■ **What you are asked to do**
Your reply must contain exactly the lines running from the one with "Road topology of" to the last line of the entries below, both included, and no other lines.

■ **Given records**
-------------------------

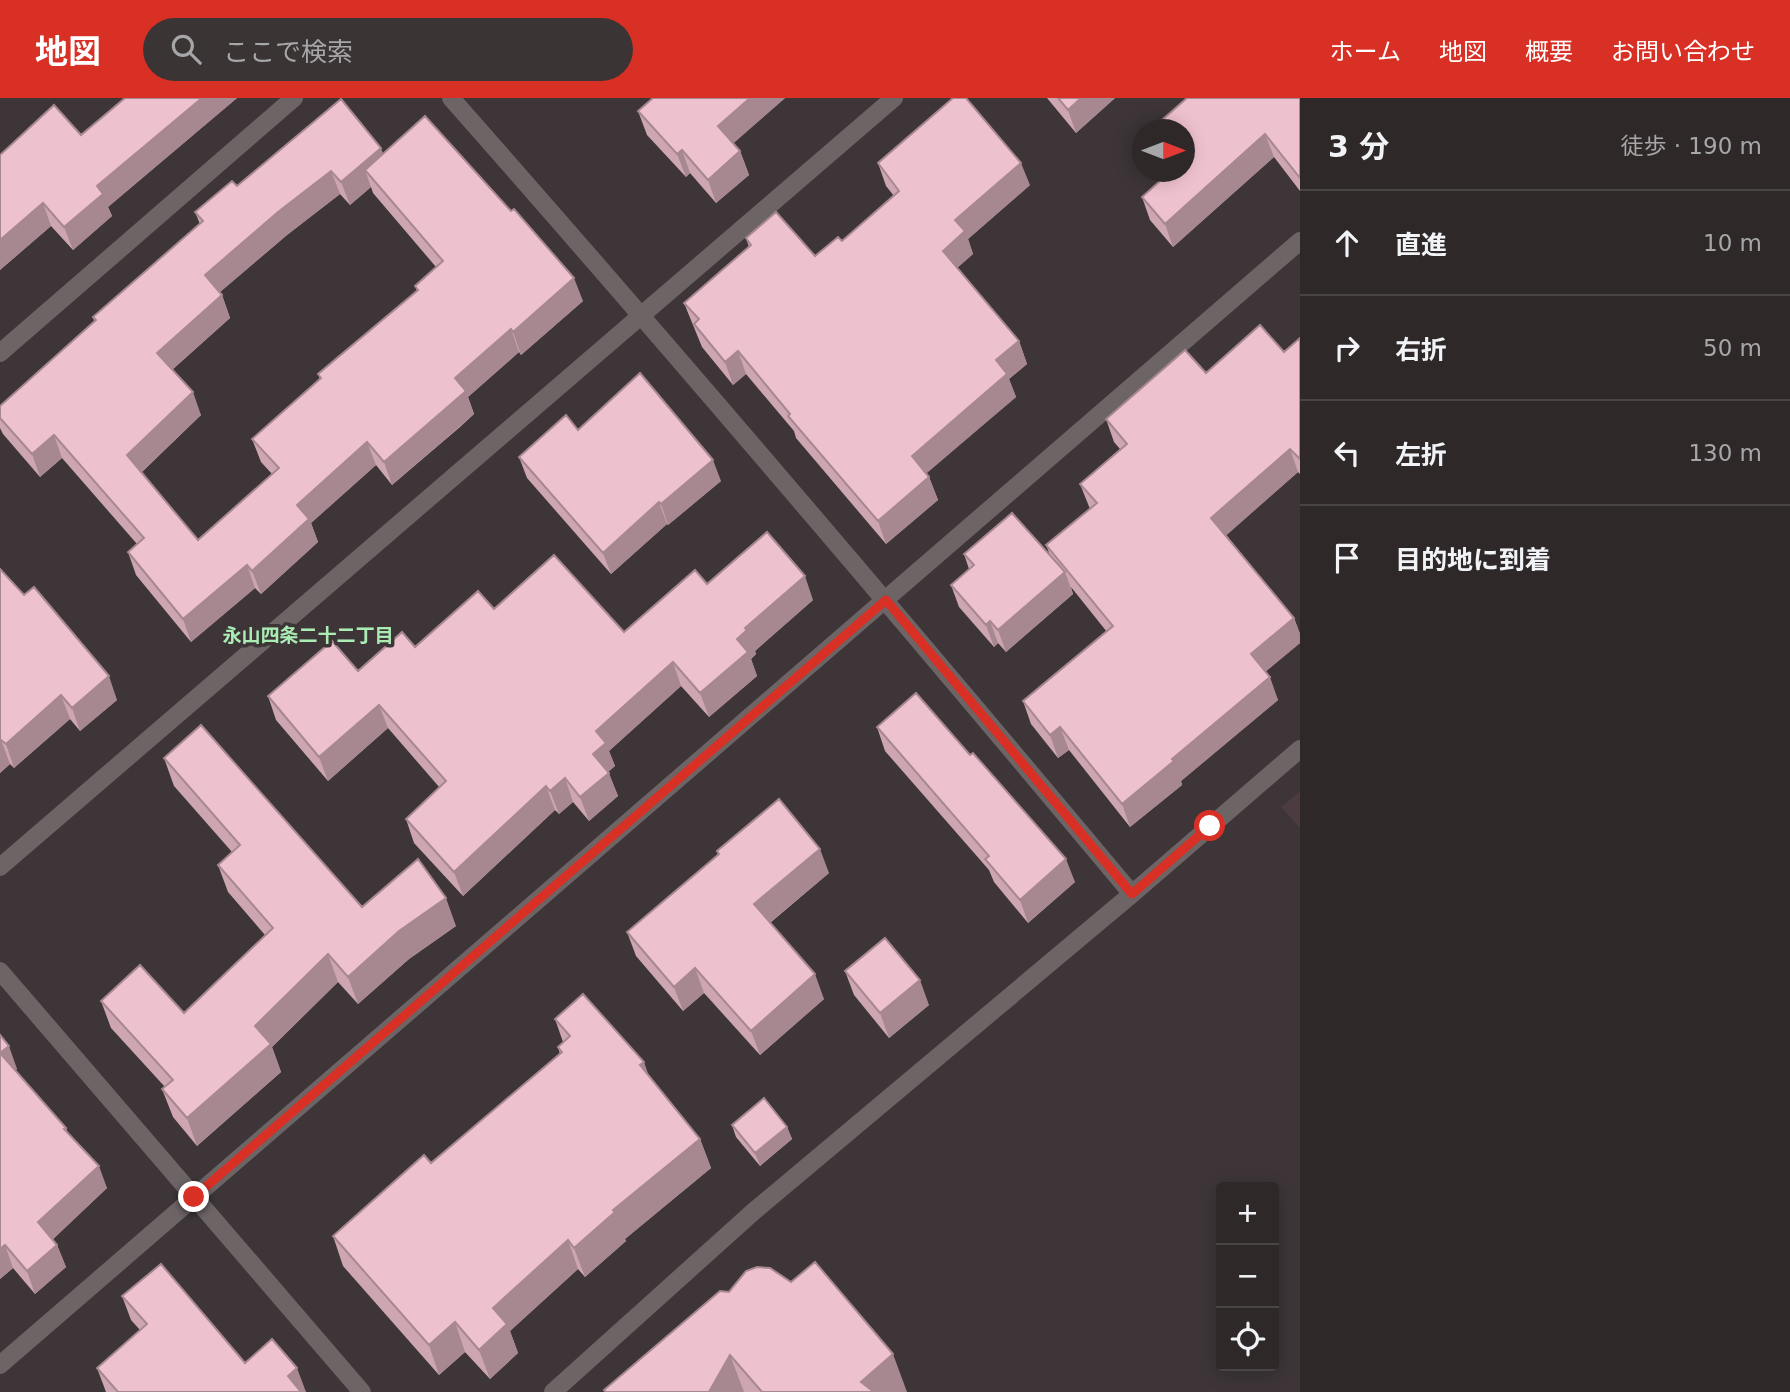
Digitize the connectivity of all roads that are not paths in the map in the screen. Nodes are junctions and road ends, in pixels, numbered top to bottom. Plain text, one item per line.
1 (294, 98) edge
2 (451, 98) edge
3 (894, 98) edge
4 (1300, 241) edge
5 (643, 316) junction
6 (0, 352) edge
7 (886, 600) junction
8 (1300, 749) edge
9 (0, 867) edge
10 (1132, 894) junction
11 (0, 971) edge
12 (194, 1197) junction
13 (0, 1365) edge
14 (362, 1392) edge
15 (553, 1392) edge

1 - 6 street
2 - 5 street
3 - 5 street
4 - 7 street
5 - 7 street
5 - 9 street
7 - 10 street
7 - 12 street
8 - 10 street
10 - 15 street
11 - 12 street
12 - 13 street
12 - 14 street

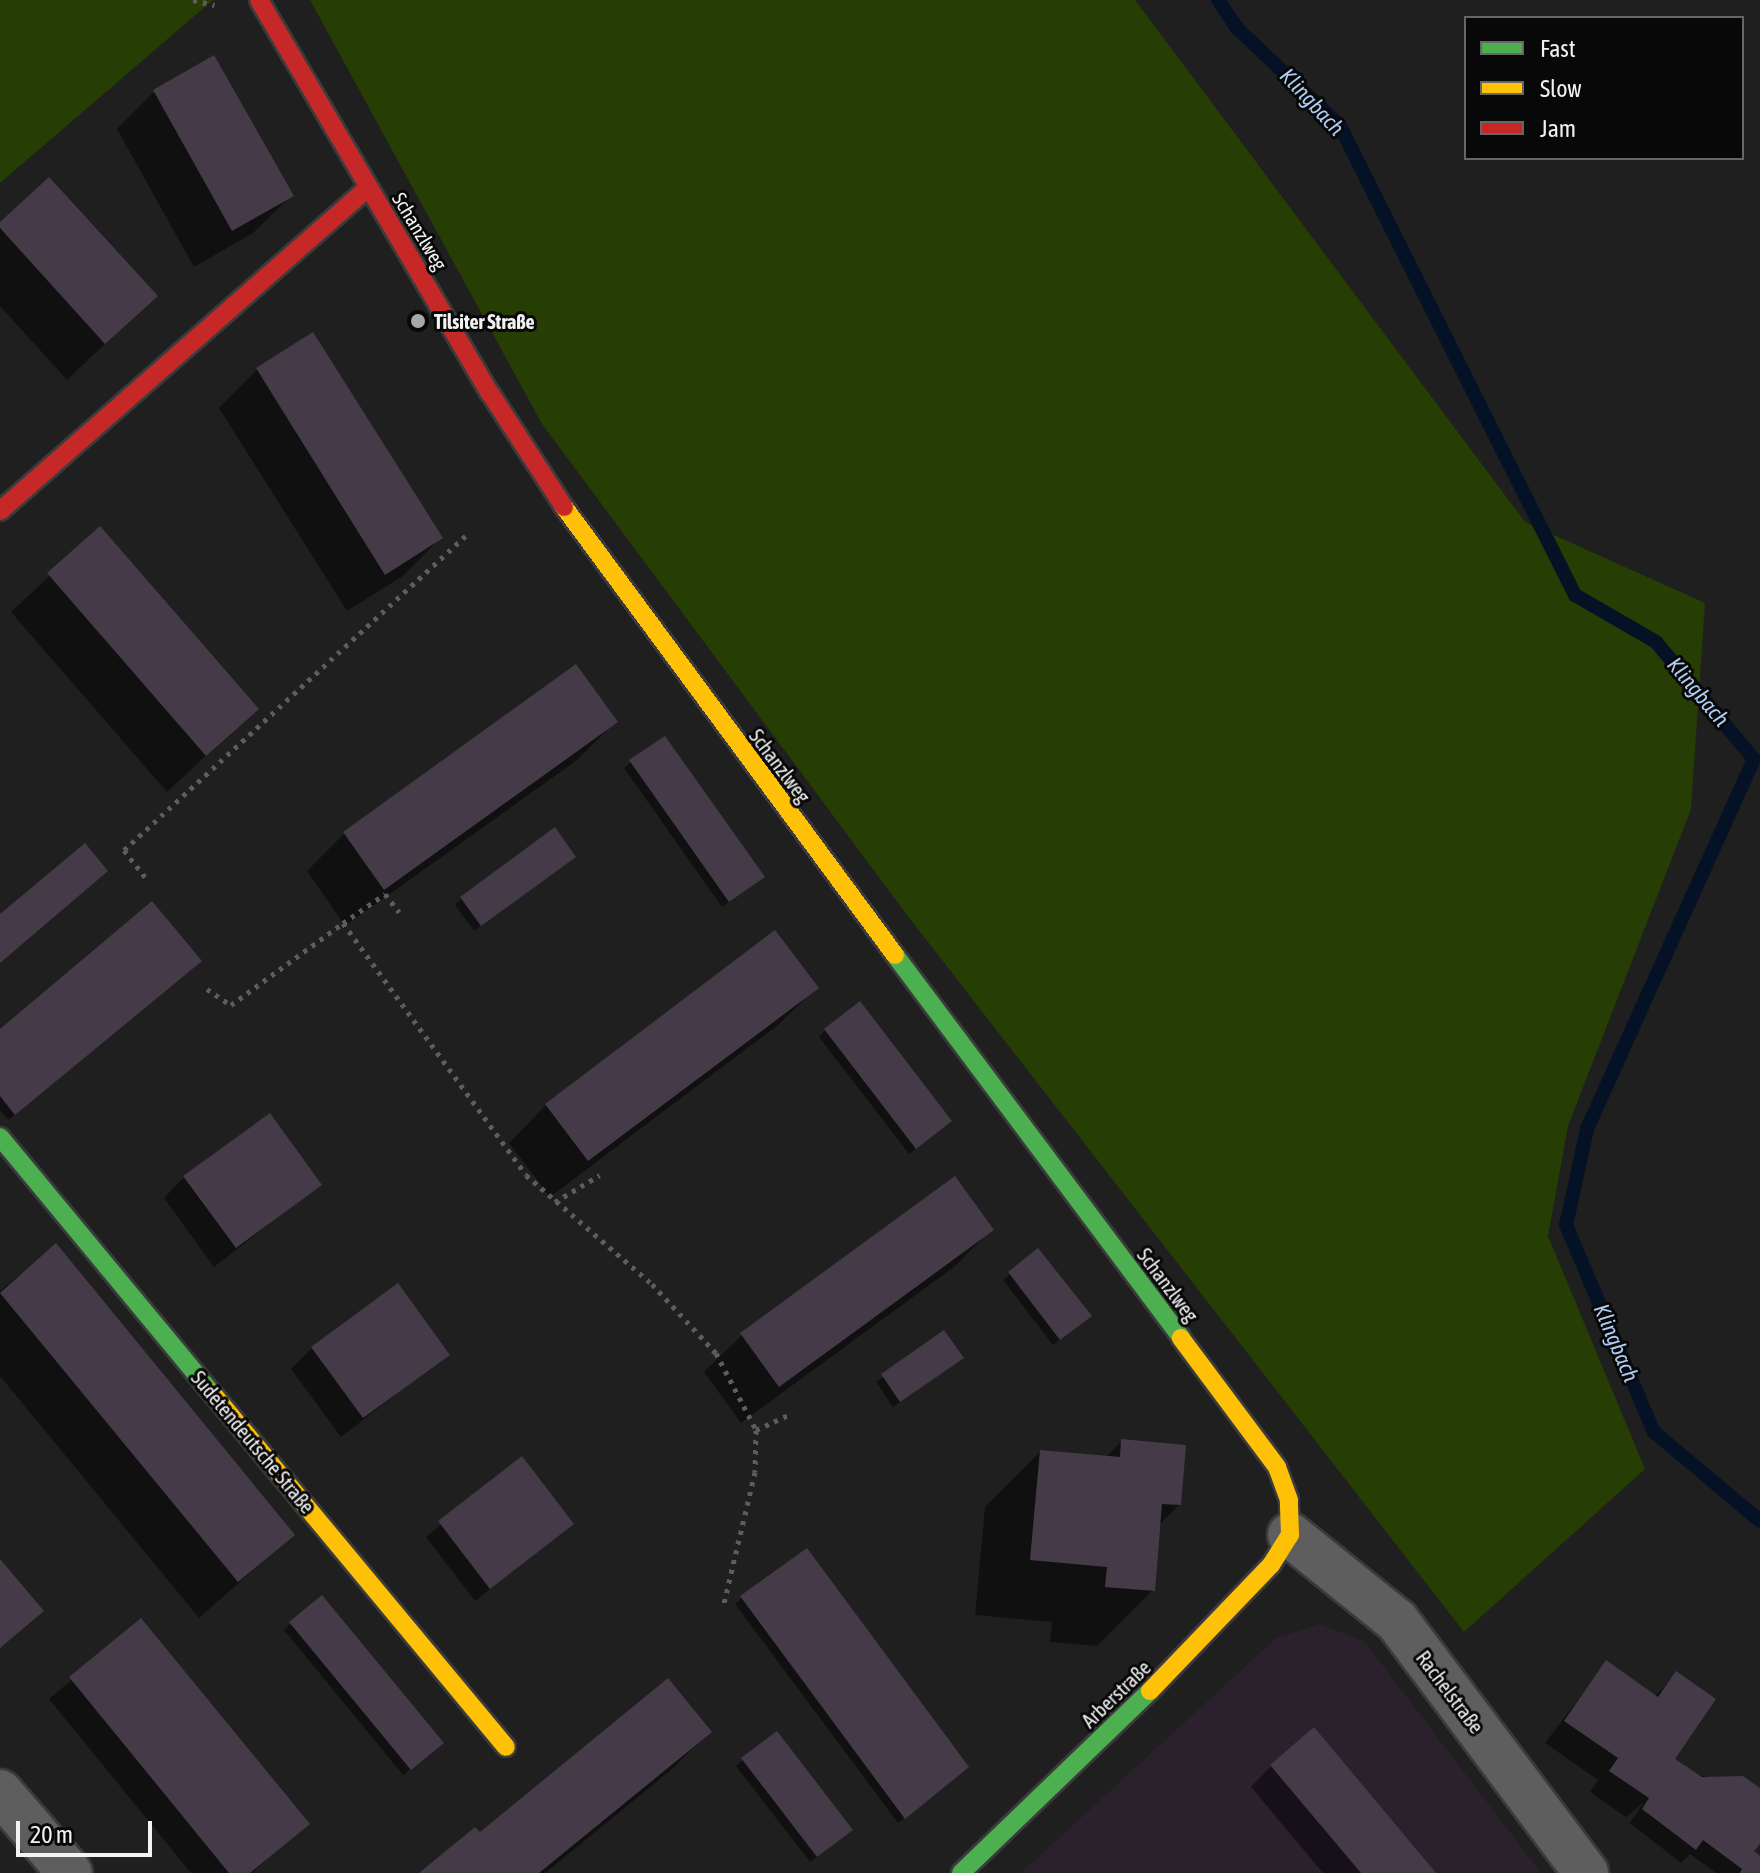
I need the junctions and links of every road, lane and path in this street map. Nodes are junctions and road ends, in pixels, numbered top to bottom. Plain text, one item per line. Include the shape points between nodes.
1 (193, 0) edge
2 (224, 0) edge
3 (259, 0) edge
4 (368, 188) junction
5 (0, 511) edge
6 (465, 536) dead end
7 (145, 877) dead end
8 (399, 912) dead end
9 (343, 923) junction
10 (207, 989) dead end
11 (0, 1137) edge
12 (600, 1175) dead end
13 (555, 1202) junction
14 (788, 1415) dead end
15 (756, 1430) junction
16 (1290, 1535) junction
17 (723, 1607) dead end
18 (506, 1747) dead end
19 (0, 1792) edge
20 (70, 1873) edge
21 (961, 1873) edge
22 (1586, 1873) edge

1 - 2 path via 208,7
3 - 4 street, Schanzlweg
4 - 5 street
4 - 16 street, Schanzlweg via 586,541 1277,1467 1289,1500
6 - 7 path via 124,850
8 - 9 path via 385,894
9 - 10 path via 231,1005
9 - 13 path via 526,1175
11 - 18 street, Sudetendeutsche Straße
12 - 13 path
13 - 15 path via 652,1284 716,1353
14 - 15 path
15 - 17 path via 755,1472
16 - 21 street, Arberstraße via 1271,1565 1175,1666
16 - 22 street, Rachelstraße via 1397,1621
19 - 20 street

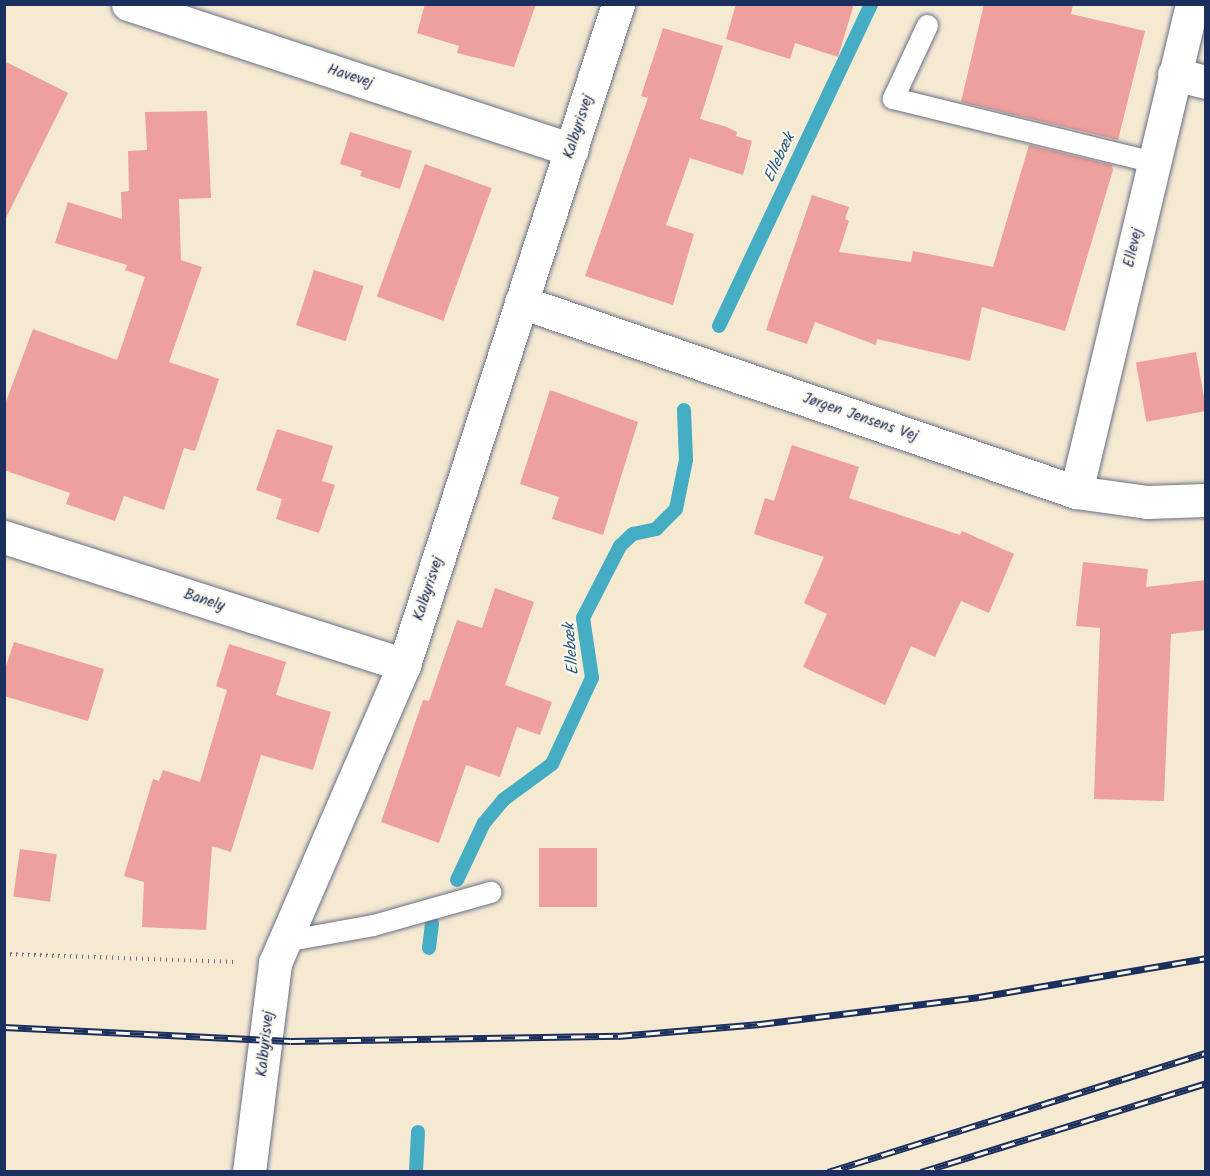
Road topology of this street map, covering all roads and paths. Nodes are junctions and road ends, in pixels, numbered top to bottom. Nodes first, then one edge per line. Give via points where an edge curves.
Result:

-------------------------

■ **Reply**
Road topology of this street map, covering all roads and paths. Nodes are junctions and road ends, in pixels, numbered top to bottom. Nodes first, then one edge per line. Give via points where an edge curves.
Result:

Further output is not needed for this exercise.